Extra kosten zorgverlener door wijziging Wgbo
Dit concludeertSIRA Consulting in een rapport dat door het ministerie van Volksgezondheid, Welzijn en Sport (VWS) is gepubliceerd.
In de Wgbo staan de rechten en plichten van hulpverleners en patiënten beschreven, zoals het geven van toestemming van de patiënt voor een behandeling, informatieverschaffing en het recht van de patiënt op inzage in het eigen medisch dossier. Vorige maand heeft de minister van VWS een wetsvoorstel aan de Tweede Kamer gestuurd met daarin een aantal wijzigingen van de Wgbo, gericht op een versterking van de positie van de patiënt. Nieuw is onder meer dat in de wet is opgenomen dat hulpverlener en patiënt samen beslissen over onderzoeken en behandelingen. Ook stijgt de bewaartermijn van het medisch dossier van vijftien naar twintig jaar en komen er nieuwe regels met betrekking tot het inzagerecht van nabestaanden in het dossier van overleden patiënten.
Effecten regeldruk
SIRA deed onderzoek naar de 'regeldrukeffecten' van de wetswijziging en de kostenstijging die hiervan het gevolg is. Hulpverleners moeten bijvoorbeeld kennisnemen van de wijziging van de Wgbo, zodat zij weten aan welke verplichtingen zij moeten voldoen. Dit kost zorgverleners gezamenlijk in totaal ruim 1,1 miljoen euro. Het aanpassen van de administratieve organisatie betekent een eenmalige kostenpost van ruim 400 duizend euro voor zorgverleners, aldus de onderzoekers.

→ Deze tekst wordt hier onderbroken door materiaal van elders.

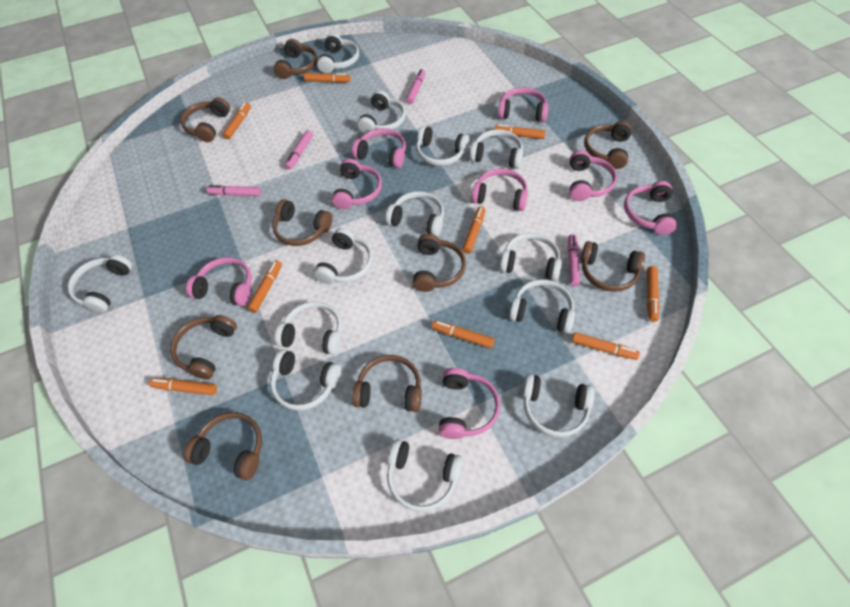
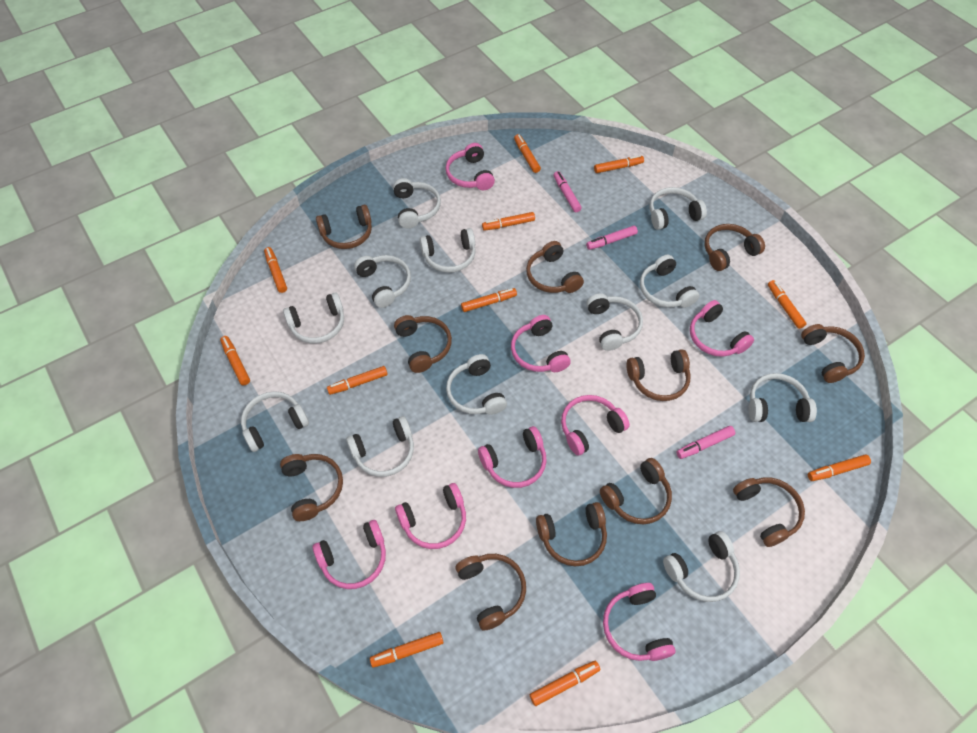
brown headphones: [170,315,237,379] [181,97,230,142] [183,412,262,480] [272,199,332,246] [274,39,318,79] [352,355,422,412] [412,234,466,292] [581,241,645,292] [584,121,632,169] = 9 -> [280,454,343,521] [316,205,372,249] [394,315,452,373] [456,554,526,631] [526,241,584,293] [536,502,607,566] [600,458,672,524] [626,349,691,401] [704,224,765,271] [733,477,805,547] [801,324,865,383] = 11
orange marker: [149,378,217,395] [223,102,251,139] [247,260,282,313] [304,73,350,83] [432,320,495,349] [462,206,485,254] [494,124,545,139] [572,332,640,360] [647,266,660,322] = 9 -> [220,336,250,385] [264,247,287,293] [327,366,388,395] [370,632,444,668] [461,288,517,312] [482,212,535,231] [514,134,541,173] [530,661,600,706] [594,155,644,173] [768,280,807,329] [808,454,871,481] = 11
pink marker: [207,185,261,196] [285,130,313,170] [406,69,425,104] [568,234,580,286] = 4 -> [554,171,582,212] [586,226,638,250] [676,426,735,459] = 3
white headphones: [68,255,132,313] [270,349,341,411] [275,302,342,355] [314,228,373,284] [317,33,359,73] [357,90,406,134] [386,191,444,237] [387,440,463,512] [416,126,470,166] [470,129,523,169] [500,233,562,281] [509,279,575,333] [523,374,594,437] = 13 -> [241,391,309,452] [283,292,344,343] [346,416,414,477] [354,255,411,308] [393,178,441,229] [420,228,476,273] [446,354,507,415] [586,293,643,351] [640,255,699,308] [650,187,707,230] [663,531,740,602] [748,373,817,422] = 12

Daarnaast gaat het bureau uit van een structurele lastenstijging als gevolg van de wetswijziging. Zo zal de verlenging van de bewaartermijnen van medisch dossiers jaarlijks leiden tot zo’n 1,3 miljoen euro aan extra kosten. De wijziging van het inzagerecht betekent jaarlijks zo’n 25 duizend euro kosten voor nabestaanden en niet-professionele vertegenwoordigers en 39 duizend euro voor zorgverleners en professionele vertegenwoordigers.